Agreements concerning the transfer of shares must be notified to the board of the company by the new owner of the shares. Such agreements should at least state who the agreement concerns, which shares are being transferred and the price. The Limited Liability Companies Act contains provisions concerning consent in connection with the acquisition of shares and rules concerning right of pre-emption for the other shareholders.
When the transfer has been completed, the share register must be updated immediately. The company enters the new owner in the share register. The entry must be dated. The new shareholder must be notified by the company that he or she has been entered in the share register and what information has been entered.

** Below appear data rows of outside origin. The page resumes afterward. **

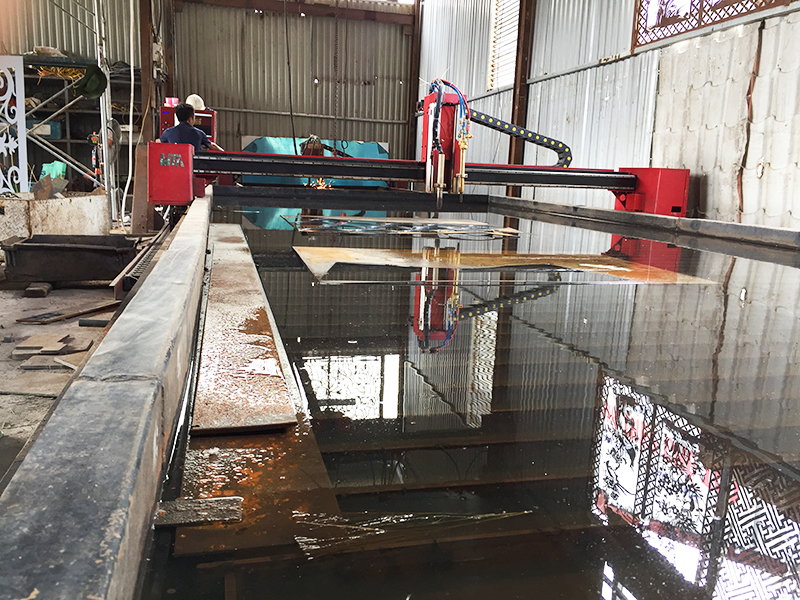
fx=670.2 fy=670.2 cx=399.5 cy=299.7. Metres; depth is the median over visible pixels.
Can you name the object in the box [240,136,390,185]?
blue panel
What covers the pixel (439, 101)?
cutting machine head
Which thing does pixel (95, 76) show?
hat
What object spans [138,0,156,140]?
steel column
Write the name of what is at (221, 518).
metal plate
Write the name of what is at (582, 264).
metal sheet
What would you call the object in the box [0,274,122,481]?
floor
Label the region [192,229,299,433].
metal plate
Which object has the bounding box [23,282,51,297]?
wood block
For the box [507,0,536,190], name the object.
steel column
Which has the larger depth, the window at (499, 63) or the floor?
the window at (499, 63)
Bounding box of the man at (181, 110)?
[160,103,214,150]
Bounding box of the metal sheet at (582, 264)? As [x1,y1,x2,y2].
[294,246,712,284]
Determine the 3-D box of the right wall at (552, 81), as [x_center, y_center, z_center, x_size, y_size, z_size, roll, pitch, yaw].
[2.223,-1.952,5.280,0.237,4.138,10.758,-1,11,-14]
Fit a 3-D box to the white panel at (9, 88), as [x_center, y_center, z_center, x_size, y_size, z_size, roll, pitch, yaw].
[-4.074,-1.586,6.673,0.621,1.610,0.359,-1,11,-14]
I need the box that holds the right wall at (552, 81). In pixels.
[419,0,799,230]
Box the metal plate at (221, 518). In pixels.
[151,496,243,526]
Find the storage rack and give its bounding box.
[20,57,139,196]
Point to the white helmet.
(194, 105)
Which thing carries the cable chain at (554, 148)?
attached to the machine
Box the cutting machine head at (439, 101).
[422,78,470,198]
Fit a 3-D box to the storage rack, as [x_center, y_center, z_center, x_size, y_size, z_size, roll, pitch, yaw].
[-5.195,-2.418,10.018,3.068,2.445,0.915,-1,11,-14]
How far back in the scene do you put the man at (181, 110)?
6.80 m
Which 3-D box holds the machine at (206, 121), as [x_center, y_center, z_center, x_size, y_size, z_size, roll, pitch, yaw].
[-2.653,-1.883,8.436,0.756,1.211,0.582,-1,11,-14]
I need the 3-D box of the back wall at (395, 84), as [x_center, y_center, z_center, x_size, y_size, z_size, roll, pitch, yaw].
[-1.807,-3.352,11.506,3.823,4.214,0.209,-1,11,-14]
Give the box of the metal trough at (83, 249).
[1,233,137,285]
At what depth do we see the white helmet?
8.12 m
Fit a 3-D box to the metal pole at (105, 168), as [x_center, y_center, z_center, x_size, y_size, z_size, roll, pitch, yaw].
[-3.503,-2.643,7.919,0.251,3.719,0.256,-1,11,-14]
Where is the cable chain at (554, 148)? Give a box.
[468,108,572,167]
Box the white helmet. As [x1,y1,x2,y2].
[185,94,205,109]
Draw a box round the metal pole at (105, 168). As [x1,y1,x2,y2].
[93,0,116,224]
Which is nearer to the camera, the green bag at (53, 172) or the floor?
the floor
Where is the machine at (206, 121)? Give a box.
[159,103,218,144]
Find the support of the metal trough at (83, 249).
on the floor
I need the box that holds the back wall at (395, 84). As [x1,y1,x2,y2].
[167,0,414,163]
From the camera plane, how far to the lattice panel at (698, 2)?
5.30 m
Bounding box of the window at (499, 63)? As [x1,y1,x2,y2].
[486,0,519,90]
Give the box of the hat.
[74,64,107,99]
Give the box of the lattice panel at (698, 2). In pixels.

The share transfer itself must be reported to the Shareholder register through the shareholder register statement. The final deadline for submission to the Shareholder register is 31 January each year. If the transfer results in amendments to the company's articles of association or a change in the composition of the board, the changes must be reported to the Brønnøysund Register Centre using the "Coordinated register notification" form. Selling shares below market value or giving away shares will lead to a tax liability for the recipient of the shares. The amount liable for taxation equals to the difference between the market value and what the recipient pays for the share.
In the case of sale, the price must normally be determined based on market value. Sales below market value are also permissible. A gift sale will then arise. In the same way as when shares are given away, this will trigger a tax obligation.
When a shareholder sells, or in some other way give up their shares, the profits of the sale will be liable to taxation.
Agreements between the company and the company's management, shareholders or associates
The company may enter into certain agreements with shareholders, a mother company, board members, general manager or others with a close relationship to any of these. However, in making such agreements the requirements are more rigid as to the procedures. The main principle is that the board of directors should approve any agreement with a real value of more than 2.5 % of the company´s net worth, according to the last approved annual accounts. The board of directors should account for, and make a declaration regarding the agreement. The entire board of directors, with the exception of any board members with a conflict of interest, should date and sign the account and the declaration from the board. An auditor must also approve the account. Subsequently, the account, the confirmation from the auditor, and the declaration from the board should be sent to all shareholders, and to the Register of Business Enterprises.
Shareholder agreements are normally established between the shareholders in a company, and regulate the relationship between them. Shareholders are not obliged to enter into such an agreement, but doing so can be beneficial. Shareholder agreements bind the shareholders who sign the agreement. There are no requirements regarding the formulation of agreements or what they must cover. Examples of circumstances which are regulated in shareholders' agreements are special agreements linked to ownership and requirements concerning dividends, sale of shares, competition clauses, disqualification and work input. The agreement should also state what consequences a breach of the agreement has and what may be required to change the shareholders' agreement.
Conflicts between shareholders
It is not uncommon for conflicts to arise between shareholders concerning the organisation of the company. It is difficult to say anything about what might lie behind conflicts in advance, but it can be a good idea to have a conscious attitude towards this. Experience suggests that it can be a good idea to:
- avoid having two owners who each own 50 percent of the shares, because this makes majority decisions difficult
- enter into shareholder agreement that clarifies the relationship between the shareholders
In cases where shareholders are no longer able to work with each other, the district court may, following the initiation of legal proceedings by a shareholder or the company, decide to redeem or release a shareholder's shares. Such proceedings must be considered a last resort and there must be compelling grounds.